18. The only blemish in the testimony of Nazmeen is of deposing that the appellant threw the weapon of offence i.e. chopper (Dao) Ex.P-1 in the drain wherefrom it was lifted by the prosecution. It is apparent that Km.Nazmeen has fantasized the fact of recovery of the weapon of offence viz-a-viz what she saw in the hands of the accused when the accused launched the brutal attack on her mother. Keeping in view the tender age of Nazmeen such blemish has to be ignored and has to be explained as a small fantasy by a young child.
19. Ct.Narender PW-6 has deposed that he was stationed at the police post on 7.8.2005 when the appellant came in a perplexed condition and confessed to the guilt. He deposed that clothes of the accused i.e. the appellant were stained with blood which were taken into possession by the IO. He has also deposed that SI Balram Singh and ASI Har Sahay Dagar from police station reached the police post after information was given and that the statement Ex.PW-3/H of the accused i.e. the appellant was recorded, pursuant thereto the Dao was recovered from the drain.

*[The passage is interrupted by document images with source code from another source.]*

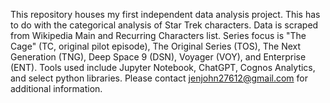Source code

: This repository houses my first independent data analysis project.
This has to do with the categorical analysis of Star Trek characters.
Data is scraped from Wikipedia Main and Recurring Characters list.
Series focus is "The Cage" (TC, original pilot episode), The Original Series (TOS), The Next Generation (TNG), Deep Space 9 (DSN), Voyager (VOY), and Enterprise (ENT).
Tools used include Jupyter Notebook, ChatGPT, Cognos Analytics, and select python libraries.
Please contact jenjohn27612@gmail.com for additional information.
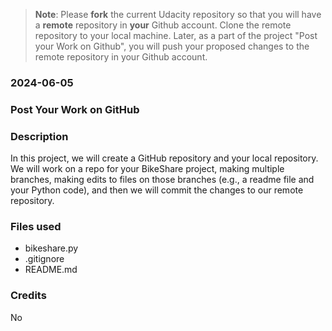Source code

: >**Note**: Please **fork** the current Udacity repository so that you will have a **remote** repository in **your** Github account. Clone the remote repository to your local machine. Later, as a part of the project "Post your Work on Github", you will push your proposed changes to the remote repository in your Github account.

### 2024-06-05

### Post Your Work on GitHub

### Description
In this project, we will create a GitHub repository and your local repository. We will work on a repo for your BikeShare project, making multiple branches, making edits to files on those branches (e.g., a readme file and your Python code), and then we will commit the changes to our remote repository.

### Files used

- bikeshare.py
- .gitignore
- README.md

### Credits
No

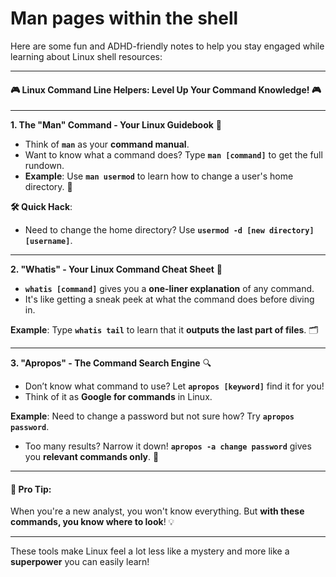 # Man pages within the shell

Here are some fun and ADHD-friendly notes to help you stay engaged while learning about Linux shell resources:

***

#### 🎮 **Linux Command Line Helpers: Level Up Your Command Knowledge!** 🎮

***

**1. The "Man" Command - Your Linux Guidebook** 📖

* Think of **`man`** as your **command manual**.
* Want to know what a command does? Type **`man [command]`** to get the full rundown.
* **Example**: Use **`man usermod`** to learn how to change a user's home directory. 🏡

**🛠 Quick Hack**:

* Need to change the home directory? Use **`usermod -d [new directory] [username]`**.

***

**2. "Whatis" - Your Linux Command Cheat Sheet** 📝

* **`whatis [command]`** gives you a **one-liner explanation** of any command.
* It's like getting a sneak peek at what the command does before diving in.

**Example**: Type **`whatis tail`** to learn that it **outputs the last part of files**. 🗂

***

**3. "Apropos" - The Command Search Engine** 🔍

* Don’t know what command to use? Let **`apropos [keyword]`** find it for you!
* Think of it as **Google for commands** in Linux.

**Example**: Need to change a password but not sure how? Try **`apropos password`**.

* Too many results? Narrow it down! **`apropos -a change password`** gives you **relevant commands only**. 🎯

***

#### 🎉 **Pro Tip**:

When you're a new analyst, you won't know everything. But **with these commands, you know where to look**! 💡

***

These tools make Linux feel a lot less like a mystery and more like a **superpower** you can easily learn!
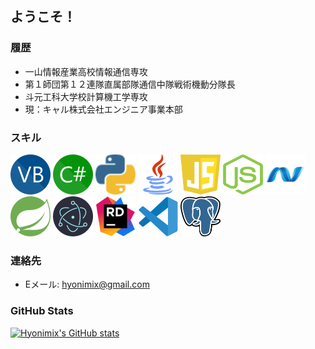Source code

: ## ようこそ！

### 履歴
- 一山情報産業高校情報通信専攻
- 第１師団第１２連隊直属部隊通信中隊戦術機動分隊長
- 斗元工科大学校計算機工学専攻
- 現：キャル株式会社エンジニア事業本部

### スキル
<img src="VBico.svg" alt="Visual Basic Icon" width="64" height="64"/> <img src="CSico.svg" alt="C# Icon" width="64" height="64"/> <img src="PYico.svg" alt="Python Icon" width="64" height="64"/> <img src="Javaico.svg" alt="Java Icon" width="64" height="64"/> <img src="JSico.svg" alt="JS Icon" width="64" height="64"/> <img src="Nodejsico.svg" alt="Node.js Icon" width="64" height="64"/> <img src="Dotnetico.svg" alt=".NET Icon" width="64" height="64"/> <img src="Springico.svg" alt="Spring Icon" width="64" height="64"/> <img src="Electronico.svg" alt="Electron Icon" width="64" height="64"/> <img src="Riderico.svg" alt="Rider Icon" width="64" height="64"/> <img src="VSCico.svg" alt="VSCode Icon" width="64" height="64"/> <img src="Postgreico.svg" alt="PostgreSQL Icon" width="64" height="64"/> 

### 連絡先
- Eメール: hyonimix@gmail.com

### GitHub Stats

[![Hyonimix's GitHub stats](https://github-readme-stats.vercel.app/api?username=Hyonimix&show_icons=true&theme=dark&bg_color=75,336600,56CCF2&title_color=ffffff&text_color=ffffff)](https://github.com/Hyonimix/github-readme-stats)
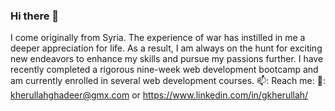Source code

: ### Hi there 👋
I come originally from Syria. The experience of war has instilled in me a deeper appreciation for life. As a result, I am always on the hunt for exciting new endeavors to enhance my skills and pursue my passions further. I have recently completed a rigorous nine-week web development bootcamp and am currently enrolled in several web development courses. 
📫️: Reach me: 📧️: kherullahghadeer@gmx.com or https://www.linkedin.com/in/gkherullah/
<!--
**snakecharmergh/snakecharmergh** is a ✨ _special_ ✨ repository because its `README.md` (this file) appears on your GitHub profile.

Here are some ideas to get you started:

- 🔭 I’m currently working on ...
- 🌱 I’m currently learning ...
- 👯 I’m looking to collaborate on ...
- 🤔 I’m looking for help with ...
- 💬 Ask me about ...
- 📫 How to reach me: ...
- 😄 Pronouns: ...
- ⚡ Fun fact: ...
-->
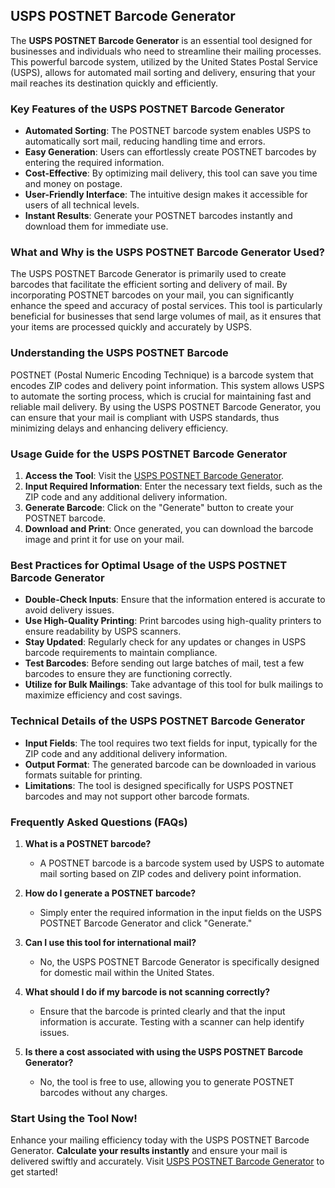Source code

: ## USPS POSTNET Barcode Generator

The **USPS POSTNET Barcode Generator** is an essential tool designed for businesses and individuals who need to streamline their mailing processes. This powerful barcode system, utilized by the United States Postal Service (USPS), allows for automated mail sorting and delivery, ensuring that your mail reaches its destination quickly and efficiently.

### Key Features of the USPS POSTNET Barcode Generator

- **Automated Sorting**: The POSTNET barcode system enables USPS to automatically sort mail, reducing handling time and errors.
- **Easy Generation**: Users can effortlessly create POSTNET barcodes by entering the required information.
- **Cost-Effective**: By optimizing mail delivery, this tool can save you time and money on postage.
- **User-Friendly Interface**: The intuitive design makes it accessible for users of all technical levels.
- **Instant Results**: Generate your POSTNET barcodes instantly and download them for immediate use.

### What and Why is the USPS POSTNET Barcode Generator Used?

The USPS POSTNET Barcode Generator is primarily used to create barcodes that facilitate the efficient sorting and delivery of mail. By incorporating POSTNET barcodes on your mail, you can significantly enhance the speed and accuracy of postal services. This tool is particularly beneficial for businesses that send large volumes of mail, as it ensures that your items are processed quickly and accurately by USPS.

### Understanding the USPS POSTNET Barcode

POSTNET (Postal Numeric Encoding Technique) is a barcode system that encodes ZIP codes and delivery point information. This system allows USPS to automate the sorting process, which is crucial for maintaining fast and reliable mail delivery. By using the USPS POSTNET Barcode Generator, you can ensure that your mail is compliant with USPS standards, thus minimizing delays and enhancing delivery efficiency.

### Usage Guide for the USPS POSTNET Barcode Generator

1. **Access the Tool**: Visit the [USPS POSTNET Barcode Generator](https://www.inayam.co/barcode/postnet).
2. **Input Required Information**: Enter the necessary text fields, such as the ZIP code and any additional delivery information.
3. **Generate Barcode**: Click on the "Generate" button to create your POSTNET barcode.
4. **Download and Print**: Once generated, you can download the barcode image and print it for use on your mail.

### Best Practices for Optimal Usage of the USPS POSTNET Barcode Generator

- **Double-Check Inputs**: Ensure that the information entered is accurate to avoid delivery issues.
- **Use High-Quality Printing**: Print barcodes using high-quality printers to ensure readability by USPS scanners.
- **Stay Updated**: Regularly check for any updates or changes in USPS barcode requirements to maintain compliance.
- **Test Barcodes**: Before sending out large batches of mail, test a few barcodes to ensure they are functioning correctly.
- **Utilize for Bulk Mailings**: Take advantage of this tool for bulk mailings to maximize efficiency and cost savings.

### Technical Details of the USPS POSTNET Barcode Generator

- **Input Fields**: The tool requires two text fields for input, typically for the ZIP code and any additional delivery information.
- **Output Format**: The generated barcode can be downloaded in various formats suitable for printing.
- **Limitations**: The tool is designed specifically for USPS POSTNET barcodes and may not support other barcode formats.

### Frequently Asked Questions (FAQs)

1. **What is a POSTNET barcode?**
   - A POSTNET barcode is a barcode system used by USPS to automate mail sorting based on ZIP codes and delivery point information.

2. **How do I generate a POSTNET barcode?**
   - Simply enter the required information in the input fields on the USPS POSTNET Barcode Generator and click "Generate."

3. **Can I use this tool for international mail?**
   - No, the USPS POSTNET Barcode Generator is specifically designed for domestic mail within the United States.

4. **What should I do if my barcode is not scanning correctly?**
   - Ensure that the barcode is printed clearly and that the input information is accurate. Testing with a scanner can help identify issues.

5. **Is there a cost associated with using the USPS POSTNET Barcode Generator?**
   - No, the tool is free to use, allowing you to generate POSTNET barcodes without any charges.

### Start Using the Tool Now!

Enhance your mailing efficiency today with the USPS POSTNET Barcode Generator. **Calculate your results instantly** and ensure your mail is delivered swiftly and accurately. Visit [USPS POSTNET Barcode Generator](https://www.inayam.co/barcode/postnet) to get started!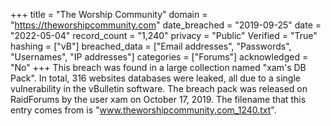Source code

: +++
title = "The Worship Community"
domain = "https://theworshipcommunity.com"
date_breached = "2019-09-25"
date = "2022-05-04"
record_count = "1,240"
privacy = "Public"
Verified = "True"
hashing = ["vB"]
breached_data = ["Email addresses", "Passwords", "Usernames", "IP addresses"]
categories = ["Forums"]
acknowledged = "No"
+++
This breach was found in a large collection named "xam's DB Pack". In total, 316 websites databases were leaked, all due to a single vulnerability in the vBulletin software. The breach pack was released on RaidForums by the user xam on October 17, 2019. The filename that this entry comes from is "www.theworshipcommunity.com_1240.txt".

20. Suffice would it be to record that Ct.Narender has been subjected to a very brief cross-examination. His credibility has not been shaken as a result of the cross-examination.
21. It is thus established that the clothes which the appellant was wearing soon after the crime were taken into possession. Relevant would it be to note that as per the report of the Serologist EX.PW-17/H and Ex.PW-17/I, human blood of the same group as that of the deceased was detected on the pant and the shirt which the appellant was wearing and was seized when the appellant reached the police post where PW-6 was stationed.
22. We concur with the view taken by the learned Trial Judge that the prosecution has successfully established that the deceased was grievously injured by the appellant.
23. Whether the act of the appellant constitutes the offence of murder or something else?
24. Post-mortem report Ex.PW-16/A of the deceased, proved through the testimony of Dr. Arvind PW-16, establishes the brutal assault on the deceased. Using a sharp edged weapon, injuries have been caused on the neck, shoulder and arms of the deceased. The injuries on the neck have been targeted to ensure that the trachea i.e. the wind pipe of the victim is cut. The post mortem report Ex.PW-16/A and the testimony of the doctor establish that the intention of the appellant was to murder the deceased.
25. The motive which is surfaced is the evil eye which the appellant was having on the deceased who probably was repelling the overtures of the appellant.
26. We find no merit in the appeal which is dismissed.
27. Since the appellant is in jail, we direct that a copy of the instant decision be sent to the Superintendent, Central Jail, Tihar.